In any group of red knots, respective individuals exhibit a remarkable array of distinct character types. Birds with an exploratory character are motivated to investigate their environment and readily explore unfamiliar areas. Meanwhile, birds with inactive character types are content to remain in familiar territory. Interestingly, the birds do not appear to hatch with predetermined character types. Their characters are formed later, in the first year of life, as a result of their experiences in the Wadden Sea. Selin Ersoy and her colleagues arrived at this conclusion in a recently published paper in the Journal Animal Behaviour.
Automatic character test
Ersoy and colleagues used automated measurements to assay the characters of both old and young red knots. Young red knots were defined as birds arriving in the Wadden Sea for the first time in their lives, after departing from the tundra where they hatch. Captured birds were placed briefly in a tent containing sand-filled trays and a recording camera with a bird's-eye view of the entire tent. A computer algorithm uses the footage to determine how much the birds have moved around the tent. Exploratory types easily cover 200 meters within 20 minutes in the tent, hopping from one tray to the next. The inactive knots often remain on one of the trays until they are released.

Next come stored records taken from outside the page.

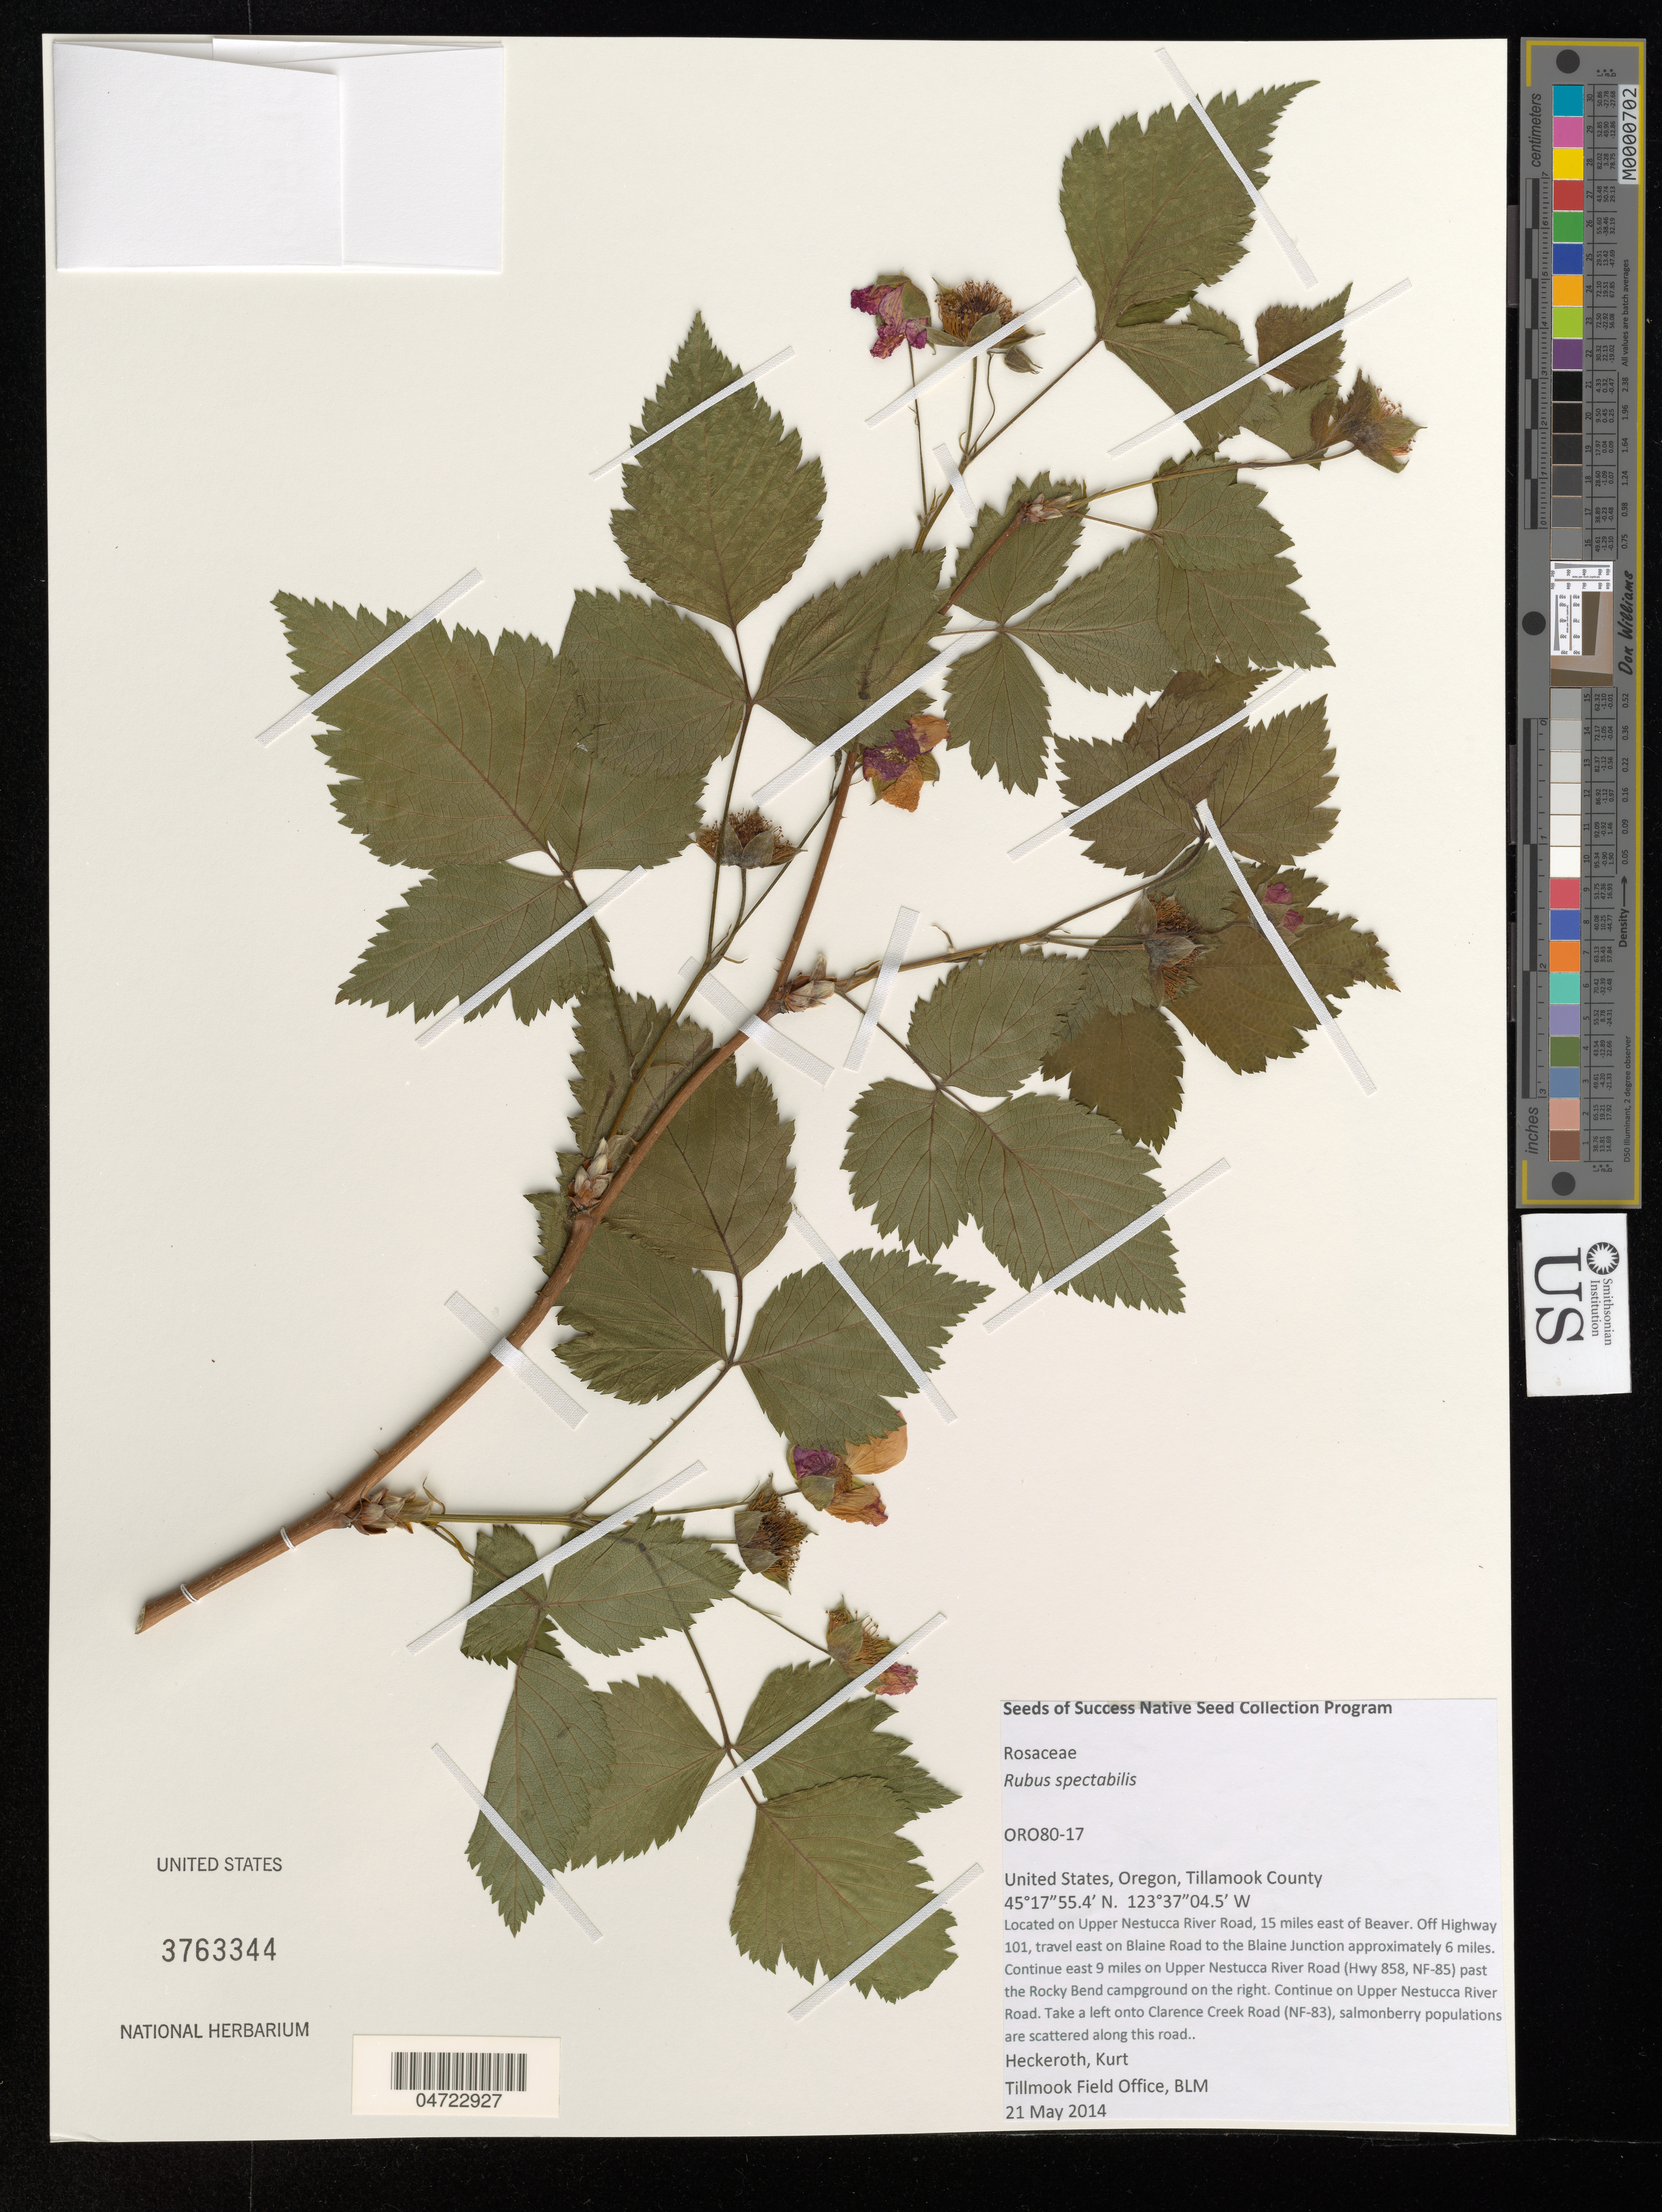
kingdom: Plantae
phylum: Tracheophyta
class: Magnoliopsida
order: Rosales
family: Rosaceae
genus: Rubus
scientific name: Rubus spectabilis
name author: Pursh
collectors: K. Heckeroth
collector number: ORO80-17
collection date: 2014-05-21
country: United States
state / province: Oregon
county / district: Tillamook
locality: Tillamook County. Located on Upper Nestucca River Road, 15 miles east of Beaver. Off Highway 101, travel east on Blaine Road to the Blaine Junction approximately 6 miles. Continue east 9 miles on Upper Nestucca River Road (Hwy 858, NF-85) past the Rpcky Bend campground on the right. Continue on Upper Nestucca River Road. Take a left onto Clarence Creek Road (NF-83).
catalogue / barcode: US 3763344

"This automatic test has proven to be a reliable way to investigate the characters of the knots," said the test's creator, behavioural ecologist Allert Bijleveld of NIOZ. "When we put adult birds in the tent at intervals of days, weeks and months, the computer comes to the same conclusion on character. But when we repeatedly subject young birds to the test, they are not yet consistent in their measured character," Bijleveld said.
Character and food choice
Character is also related to food choice, according to the researchers. Exploratory types are constantly looking for the best food: prey which are easy to digest. Unfortunately, high quality prey such as shrimp and thin-shelled bivalves are difficult to find. Conversely, more passive birds are satisfied with prey that are more difficult to digest, but easier to find, such as shellfish with relatively little meat and lots of shell. Bijleveld: "From the traces left in the birds' blood by their diet, we could see that the older birds, with a consistent character, are also consistent in their food choice. Young birds not only have a less consistent character but are also much more variable in their diet. They seem to experiment by trying different prey, even seaweed."
Based on the results of their character assays, Ersoy and colleagues conclude in their article that the character of the red knot is formed in the first year of life. The character of young birds is shaped by their initial experiences in the Wadden Sea, following their arrival from the tundra breeding grounds, where their first sustenance primarily consisted of insects. When they return to the Wadden Sea in subsequent years, they have seemingly formed food preferences and developed their character accordingly.
For Bijleveld, this research is another step forward in assembling the complex puzzle of wader behaviour. "It is fascinating to see how young birds still react flexibly to their environment and older birds have more fixed patterns. How this fits into a broader evolutionary picture, in terms of flexibility to a changing environment, is an open but interesting question. Apparently, it pays off to specialize over time. In a rapidly changing environment, it will therefore be the young birds that can adapt most easily to a new situation with, for example, very different food."